- Extrait
··········

Argilos: quand des étudiants contribuent à écrire une histoire vieille de 2600 ans!

En 5 secondes Une soixantaine d’étudiantes et d’étudiants ont pris part cet été à un stage en archéologie de quatre à six semaines sur le site d’Argilos, en Grèce, sous la direction du professeur Jacques Perreault.

Six heures du matin, face au 14, rue du 25-Mars à Asprovalta, près de 60 étudiantes et étudiants s'apprêtent à monter à bord des navettes qui les conduiront sur le site archéologique d'Argilos, dans le nord de la Grèce. L'excitation est palpable malgré l'heure matinale: une nouvelle journée de découvertes les attend!

Cette cohorte enthousiaste fait partie des quelque 1000 jeunes qui, depuis plus de 30 ans, ont eu la chance de se former sur ce terrain de jeu scientifique unique, dirigé de main de maître par le professeur du Département d'histoire et du Centre d’études classiques de l'Université de Montréal Jacques Perreault, spécialiste en archéologie méditerranéenne.

··········

- Entrées fournies
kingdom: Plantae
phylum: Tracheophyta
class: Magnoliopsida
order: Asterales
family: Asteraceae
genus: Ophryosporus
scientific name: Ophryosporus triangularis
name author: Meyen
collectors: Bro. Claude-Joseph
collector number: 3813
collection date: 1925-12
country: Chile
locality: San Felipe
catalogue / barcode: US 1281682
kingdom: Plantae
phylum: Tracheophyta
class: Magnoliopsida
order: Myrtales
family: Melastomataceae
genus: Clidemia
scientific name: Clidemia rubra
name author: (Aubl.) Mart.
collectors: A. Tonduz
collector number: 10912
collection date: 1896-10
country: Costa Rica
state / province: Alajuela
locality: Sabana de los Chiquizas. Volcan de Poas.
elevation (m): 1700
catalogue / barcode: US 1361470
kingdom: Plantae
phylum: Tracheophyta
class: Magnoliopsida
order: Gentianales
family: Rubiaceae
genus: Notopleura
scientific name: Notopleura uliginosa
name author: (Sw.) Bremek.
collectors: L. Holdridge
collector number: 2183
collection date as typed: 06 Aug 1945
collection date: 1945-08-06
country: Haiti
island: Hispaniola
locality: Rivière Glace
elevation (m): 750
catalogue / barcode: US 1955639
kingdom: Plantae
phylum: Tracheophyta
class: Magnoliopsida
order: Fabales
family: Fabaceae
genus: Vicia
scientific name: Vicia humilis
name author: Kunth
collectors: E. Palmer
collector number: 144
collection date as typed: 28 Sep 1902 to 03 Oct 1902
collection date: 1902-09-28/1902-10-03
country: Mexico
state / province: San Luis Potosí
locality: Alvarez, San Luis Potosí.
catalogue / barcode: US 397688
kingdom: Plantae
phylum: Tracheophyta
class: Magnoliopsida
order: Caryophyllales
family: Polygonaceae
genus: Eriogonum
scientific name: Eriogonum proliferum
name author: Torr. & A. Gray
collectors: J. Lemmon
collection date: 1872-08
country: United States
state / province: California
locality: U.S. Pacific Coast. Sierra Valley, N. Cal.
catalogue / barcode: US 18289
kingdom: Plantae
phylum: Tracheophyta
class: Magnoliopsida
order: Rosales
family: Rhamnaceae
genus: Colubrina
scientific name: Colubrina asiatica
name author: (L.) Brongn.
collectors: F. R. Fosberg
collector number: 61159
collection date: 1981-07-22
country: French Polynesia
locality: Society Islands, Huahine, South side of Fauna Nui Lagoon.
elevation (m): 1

··········

- Travail demandé
Reproduisez textuellement le passage de l'article sur Argilos qui va de « En 5 secondes » jusqu'à « en archéologie méditerranéenne. » inclus.

- Réponse complète
En 5 secondes Une soixantaine d’étudiantes et d’étudiants ont pris part cet été à un stage en archéologie de quatre à six semaines sur le site d’Argilos, en Grèce, sous la direction du professeur Jacques Perreault.

Six heures du matin, face au 14, rue du 25-Mars à Asprovalta, près de 60 étudiantes et étudiants s'apprêtent à monter à bord des navettes qui les conduiront sur le site archéologique d'Argilos, dans le nord de la Grèce. L'excitation est palpable malgré l'heure matinale: une nouvelle journée de découvertes les attend!

Cette cohorte enthousiaste fait partie des quelque 1000 jeunes qui, depuis plus de 30 ans, ont eu la chance de se former sur ce terrain de jeu scientifique unique, dirigé de main de maître par le professeur du Département d'histoire et du Centre d’études classiques de l'Université de Montréal Jacques Perreault, spécialiste en archéologie méditerranéenne.